BENGALURU: As the country is celebrating its Republic Day, the occasion evokes nostalgia about the drafting of the Constitution, the most sacred book of the democracy. While Dr BR Ambedkar was the principal architect of the statute, a number of people from Karnataka played their own role in shaping it.
Perhaps, many people do not know the contributions of Benegal Narasing Rau from coastal Karnataka as the Constitutional Advisor to the Constituent Assembly.
He led the team of the Constituent Assembly Secretariat (CAS) which was the interim bureaucratic agency tasked with helping in drafting the Constitution. Ramachandra NR, an 80-year-old retired professor of history, says many of his students didn’t even know the role Rau played in the historic exercise. “Dr Ambedkar, the man behind the Constitution, himself praised Rau for his contributions. Our younger generations should know about this,” he feels.
Noted cardiologist and voracious reader from Mysuru, Dr C D Sreenivasa Murthy, says “the Drafting Committee under the chairmanship of Dr Ambedkar declared that the Draft Constitution was scrutinised thoroughly by Rau for making it one of the best in the world.
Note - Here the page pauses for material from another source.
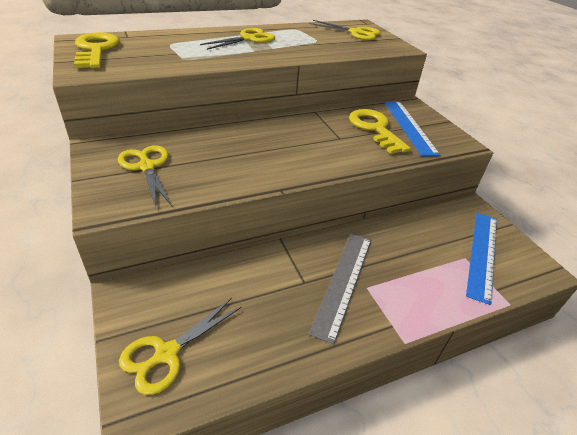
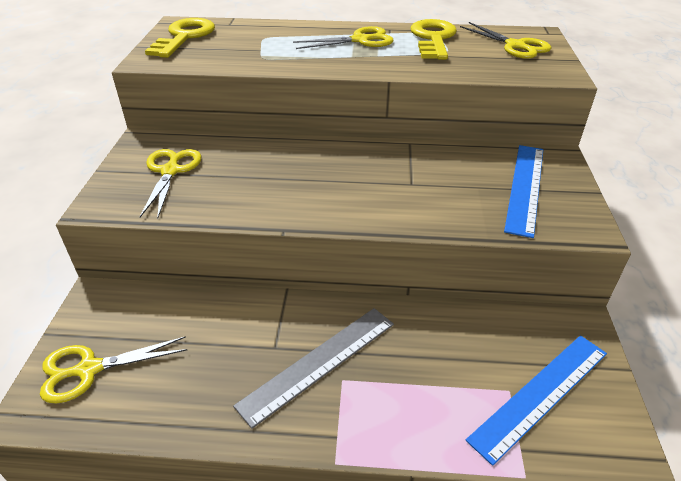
camera: 30 degrees right, 0 degrees up
yellow key [349,109,411,154] -> yellow key moved to [410,19,457,60]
Rau was not a member of the Constituent Assembly, but he was the most important expert who did the primary thinking and writing”.
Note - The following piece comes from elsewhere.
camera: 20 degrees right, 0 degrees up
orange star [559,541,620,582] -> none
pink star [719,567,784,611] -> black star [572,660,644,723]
Another man from Karnataka who was part of the Drafting Committee was Madhav Rao, the legal advisor to the Maharaja of Vadodara. He replaced B L Mitter who later made significant contributions to the integration of the princely states with India.
There were also a number of stories which people in Karnataka read and heard about with curiosity. “I was seven years old then. I used to read a Kannada newspaper delivered to my home. There would be news about the Constitution and how it was being framed and who were the important people behind it. There used to be so many stories about Ambedkar. I would be thrilled by them,” the 76-year-old Murthy says.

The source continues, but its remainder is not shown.